ActiveNav CEO and co-founder Peter BaumannPeter Baumann

In the early days, Gartner had given our particular capability the label of file analysis. It's not the most exciting label, but it kind of does a good job of describing what it is we do, which is look at the large amounts of metadata attributes from data and try to pull some meaning from them.

So, the journey we've been on has been one of unstructured data discovery. We've largely done all of it through an on-premises environment approach. Over the last three or four years, a large amount of business has become geared toward the privacy governance requirements.

How has data mapping and discovery changed over the years?

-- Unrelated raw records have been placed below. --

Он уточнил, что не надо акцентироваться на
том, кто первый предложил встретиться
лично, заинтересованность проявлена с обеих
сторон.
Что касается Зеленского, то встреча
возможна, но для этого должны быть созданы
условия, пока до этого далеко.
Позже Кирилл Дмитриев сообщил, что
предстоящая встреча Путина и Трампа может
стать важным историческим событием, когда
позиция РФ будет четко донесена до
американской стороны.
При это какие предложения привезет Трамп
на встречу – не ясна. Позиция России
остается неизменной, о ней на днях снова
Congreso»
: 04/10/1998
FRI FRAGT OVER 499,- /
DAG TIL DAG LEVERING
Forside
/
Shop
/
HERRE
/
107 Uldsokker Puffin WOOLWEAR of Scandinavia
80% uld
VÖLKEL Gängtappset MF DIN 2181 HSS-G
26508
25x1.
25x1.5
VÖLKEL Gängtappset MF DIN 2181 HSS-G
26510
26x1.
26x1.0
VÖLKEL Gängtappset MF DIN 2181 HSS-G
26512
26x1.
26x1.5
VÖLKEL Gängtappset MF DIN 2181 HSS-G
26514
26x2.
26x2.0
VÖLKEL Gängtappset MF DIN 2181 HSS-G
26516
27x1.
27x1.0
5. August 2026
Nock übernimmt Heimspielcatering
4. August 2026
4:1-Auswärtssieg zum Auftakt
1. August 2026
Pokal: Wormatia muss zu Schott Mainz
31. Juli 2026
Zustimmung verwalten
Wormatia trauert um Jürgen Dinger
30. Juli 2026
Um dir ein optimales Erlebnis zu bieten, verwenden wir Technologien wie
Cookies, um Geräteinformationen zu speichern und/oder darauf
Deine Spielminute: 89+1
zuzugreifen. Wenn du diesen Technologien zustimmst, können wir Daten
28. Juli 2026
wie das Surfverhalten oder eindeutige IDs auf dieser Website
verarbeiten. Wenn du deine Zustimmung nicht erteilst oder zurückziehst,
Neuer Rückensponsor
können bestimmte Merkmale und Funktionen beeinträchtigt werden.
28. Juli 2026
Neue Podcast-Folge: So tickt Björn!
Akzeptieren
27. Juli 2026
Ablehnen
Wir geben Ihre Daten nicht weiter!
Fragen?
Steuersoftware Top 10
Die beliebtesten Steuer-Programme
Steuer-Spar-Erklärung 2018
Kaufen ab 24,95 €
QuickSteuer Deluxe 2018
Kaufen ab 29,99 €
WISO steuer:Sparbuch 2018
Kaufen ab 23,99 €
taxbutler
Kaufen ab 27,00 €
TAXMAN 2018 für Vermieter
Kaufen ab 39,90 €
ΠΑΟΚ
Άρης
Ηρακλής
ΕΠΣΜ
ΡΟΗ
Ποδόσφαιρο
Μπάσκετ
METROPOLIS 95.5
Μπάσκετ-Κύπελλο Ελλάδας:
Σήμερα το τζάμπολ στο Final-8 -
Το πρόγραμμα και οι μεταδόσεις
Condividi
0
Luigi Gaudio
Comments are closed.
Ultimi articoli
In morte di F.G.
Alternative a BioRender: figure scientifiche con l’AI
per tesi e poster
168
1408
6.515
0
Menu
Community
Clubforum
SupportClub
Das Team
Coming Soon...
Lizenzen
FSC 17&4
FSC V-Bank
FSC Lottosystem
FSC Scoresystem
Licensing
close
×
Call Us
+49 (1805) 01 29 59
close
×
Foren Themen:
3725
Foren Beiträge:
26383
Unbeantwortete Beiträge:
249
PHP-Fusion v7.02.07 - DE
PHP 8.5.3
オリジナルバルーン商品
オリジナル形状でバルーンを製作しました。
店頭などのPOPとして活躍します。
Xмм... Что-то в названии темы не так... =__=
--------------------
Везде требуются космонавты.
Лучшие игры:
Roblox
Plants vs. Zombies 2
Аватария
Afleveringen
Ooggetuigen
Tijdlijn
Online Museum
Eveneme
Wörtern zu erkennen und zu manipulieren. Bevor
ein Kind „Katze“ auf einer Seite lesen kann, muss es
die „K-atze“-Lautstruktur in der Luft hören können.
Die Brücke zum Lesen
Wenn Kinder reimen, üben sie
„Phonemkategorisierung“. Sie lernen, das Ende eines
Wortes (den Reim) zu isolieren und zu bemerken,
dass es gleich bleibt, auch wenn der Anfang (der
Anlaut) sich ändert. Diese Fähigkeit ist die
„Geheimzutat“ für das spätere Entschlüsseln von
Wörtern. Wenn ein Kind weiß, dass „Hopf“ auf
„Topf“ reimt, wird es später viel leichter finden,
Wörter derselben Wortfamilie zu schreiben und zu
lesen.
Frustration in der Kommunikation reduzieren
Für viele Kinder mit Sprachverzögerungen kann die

Baumann: If you look at it from the way the customer tends to operate, the first thing they want to do is find out what they've got. So, effectively, it's a discovery exercise, for a specific project, like a litigation matter.

What we found over time is that organization see the value in doing data mapping on an ongoing basis. It's no longer just a one-time exercise. Organizations realize they need to keep data in a good state on an ongoing basis. And so, our product set has kind of followed that market motion.

Organizations really struggle with unstructured data. It's still one of the hardest problems they've got to crack and they're always trying to find shortcuts or compensating measures.

What is the new data mapping as a service?

Baumann: Organizations really struggle with unstructured data. It's still one of the hardest problems they've got to crack and they're always trying to find shortcuts or compensating measures. The reason that it's a hard problem is because there's a lot of data in many different repositories.

What we're trying to do is provide a single pane of glass view of all of an organization's unstructured data assets. It's basically providing the first mile of any sophisticated unstructured data governance program.

In your view, what is intersection of data lakes and data mapping?

Baumann: I'm not really a big believer in the data lake. People really want to manage their data where it resides at rest. What we find is they don't want to move the data. Data lakes, from my perspective, mean you need to move data around. So, we're not doing that and at no point do we move the actual data. All we're doing is enhancing the data and grabbing the metadata attributes.

If we need to connect to a user's data lake we will, but we have our own inventory in the cloud of all the metadata associated with the customer's information.

What's the difference between a data map and a data catalog?

Baumann: It's a really good question, because I think the space is going to evolve fairly quickly over the next couple of years or so. We have contemplated using the term data catalog, as one of our customers had asked us to be responsible for an unstructured data catalog.

What we've learned in recent months is that the data catalog is a thing which is pretty well used within the structured data environments. So, we've moved away from using that particular term.

What has been the impact of COVID-19 on the data mapping business?

Baumann: With some deals that we were working on that were ready to close just at the start of COVID, a number of organizations decided that they needed to take a pause and see what their budgets and priorities would be.

All of them came back, either within a few days or within a few weeks and said, you know what, we can't ignore this, we don't know what data we've got, we don't know where it is and we need to go through this exercise.

This interview has been edited for clarity and conciseness.